Bu yüzden UnderRail herkese hitap ediyor denemez. Sıkı bir izometrik rol yapma oyunu ve/veya Fallout fanı dahi olsanız bu oyun size hitap etmeyebilir. Ancak 90'lı yılların rol yapma oyunu nostaljisini hoş bir şekilde yaşattığını belirtmeden geçemeyeceğim.
Saklanmak bu oyunda önemli bir yere sahip. Saklanmanın dışında gerektiğinde havalandırma boşluklarına tırmanmak, arkanızdan kapıyı kapatıp kilitlemek hep önemli taktikler. Ne kadar savaşa yönelik bir karakter tasarlasanızda bu oyun Rambo gibi davranmak için pek ideal bir seçim değil.
Başka bir konu ise Psi yani psişik güçler, basitçe büyü olarak düşünebilirsiniz. Karakterinizi oluştururken klasik rol yapma oyunu seçeneklerinin yanında psişik güçler seçebilirsiniz. Bu güçler üç gruba ayrılıyor ve dövüş sanatları için güçlendirme/bufflardan alev topuna kadar gidiyor. Bu yetenekleri öğrenmek genelde eğitmenleri bulmaya, onları ikna edip eğitim için para ödemenizi gerektiriyor. Tabi bu yetenekleri kullandığınızda psi (mana) kaybediyorsunuz. Psişik güçler son derece güçlü ve eğlenceli aynı zamanda UnderRail'i diğer oyunlardan ayıran değişik bir özellik olmuş.
UnderRail uygun fiyatı ile kısa ve sade bir oyun izlenimi verebilir. Ancak oyun gerçekten detaylı ve uzun. Minimum 50 saat, oyalanırsanız 100 saatlik bir deneyim sunuyor.
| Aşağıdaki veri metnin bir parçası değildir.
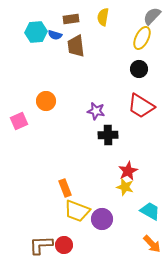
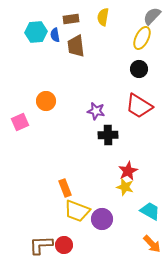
blue semicircle: rotated 64 degrees clockwise
red trapezoid: moved 2 px left
pink square: moved 1 px right, 1 px down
Değişik karakter yapılandırmaları/denemeler göz önüne alındığında oyuncuları uzun süre bilgisayar başına bağlayacağını söyleyebiliriz.
Özetle zoru seven biriyseniz ya da sıkı bir rol yapma oyunu fanıysanız UnderRail zevkle oynayacağınız bir oyun. Ancak bu türe yeni başlayanlar için en ideal seçenek olmayabilir. Herkese hitap eden bir oyun değil, ama hitap ettiği kesim için gayet güzel bir oyun.